*QUESTIONS*.
1. Answer these questions using the article on refugees in Germany:
(a) What share of the refugees who entered the country did Weise say were fit for employment?
(b) Where did the bomb go off on July 24?
(c) How many people were questioned in the Emnid poll?
2. Write the next part of the article on refugees in Germany, starting after its final sentence.

*TEXT FOR ANALYSIS*.
>>>>
Weise said if the number of the people arriving in Germany exceeded the estimated figure, his organization would come under pressure, adding, however, that such a scenario would be unlikely.
Reports said Germany registered some 1.1 million refugees last year, a figure that Weise contested in his interview.
“We’ll present the exact number soon but it's certain that less than one million people came to Germany last year,” he said.
Weise said that 70 percent of the refugees who had entered the European country were fit for employment but the majority of them had to be dependent on basic social security provision before landing jobs.
The German official said it would take a lot of time and a money to have the newcomers integrated into the labor market.
Asylum seekers sleep in a tent as they wait to register at the State Office of Health and Social Affairs registration center in Berlin, Germany
The refugee arrivals will be coming at not a perfect time; anti-refugee sentiments are raging in Europe and Germany, in particular, as the country is reeling from acts of terror reportedly by refugees who had arrived in Germany as asylum-seekers.
On July 24, an attacker reported to be a Syrian refugee detonated a bomb near a music festival in the southern town of Ansbach, killing himself and injuring a dozen others.
On the same day, another alleged Syrian refugee attacked several people with a knife in a town near Stuttgart, killing one person and injuring two others.
On July 18, an alleged Afghan refugee injured at least four people with an ax on a train in the city of Bavaria.
The refugees arriving in European countries are mostly from crisis-hit countries in the Middle East and North Africa.
Meanwhile, a poll for the Bild am Sonntag newspaper showed on Sunday that 50 percent of Germans are now against Merkel remaining in power.
Half of the 501 people questioned in the Emnid poll for the newspaper were against Merkel staying in office for a fourth term after the 2017 election.
<<<<
*GIVEN RECORDS*.
>>>>
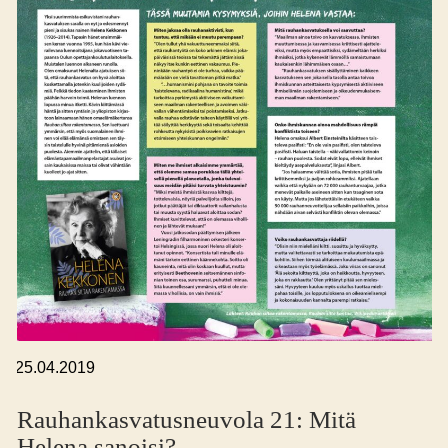
,
25.04.2019
Rauhankasvatus­neuvola 21: Mitä
Helena sanoisi?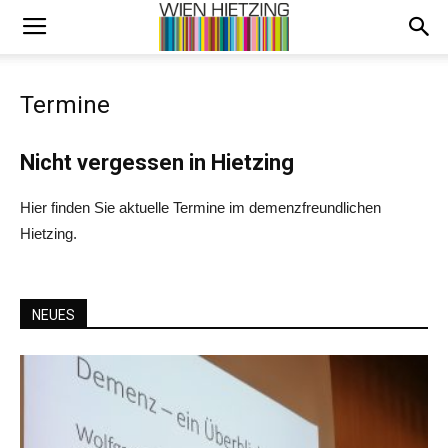
Termine
Nicht vergessen in Hietzing
Hier finden Sie aktuelle Termine im demenzfreundlichen
Hietzing.
NEUES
<<<<
*ANSWERS IN ORDER*.
1.
(a) 70 percent
(b) Near a music festival in the southern town of Ansbach
(c) 501

2.
Only 42 percent wanted her to remain.
In November, the last time Bild am Sonntag commissioned a survey on the issue, 45 percent had wanted Merkel to remain at the helm of the country and 48 percent wanted her to leave.
The number shows a 5-6 percent change of heart among the Germans in the past nine months.
The paper linked Merkel’s so-called open-door refugee policy, which has allowed hundreds of thousands of asylum seekers from the Middle East, Africa and elsewhere into Germany, to the alteration in the chancellor’s popularity.
This photo, taken on January 27, 2016, shows refugees lining up next to a tent at the State Office of Health and Social Affairs (LAGeSo) in Berlin, Germany.
The head of Germany’s Federal Office for Migration and Refugees (BAMF), Frank-Juergen Weise, earlier told the newspaper that he expects a maximum of 300,000 refugees to arrive in Germany this year.
Merkel, asked about her plans for the 2017 election in an interview with regional newspapers published on Tuesday, said, “I will comment on that at the appropriate time. I’m sticking to that.”
Her policies toward the refugees has angered a section of the German society, who link recent acts of terror in the country to the asylum-seekers arriving in search of a better life.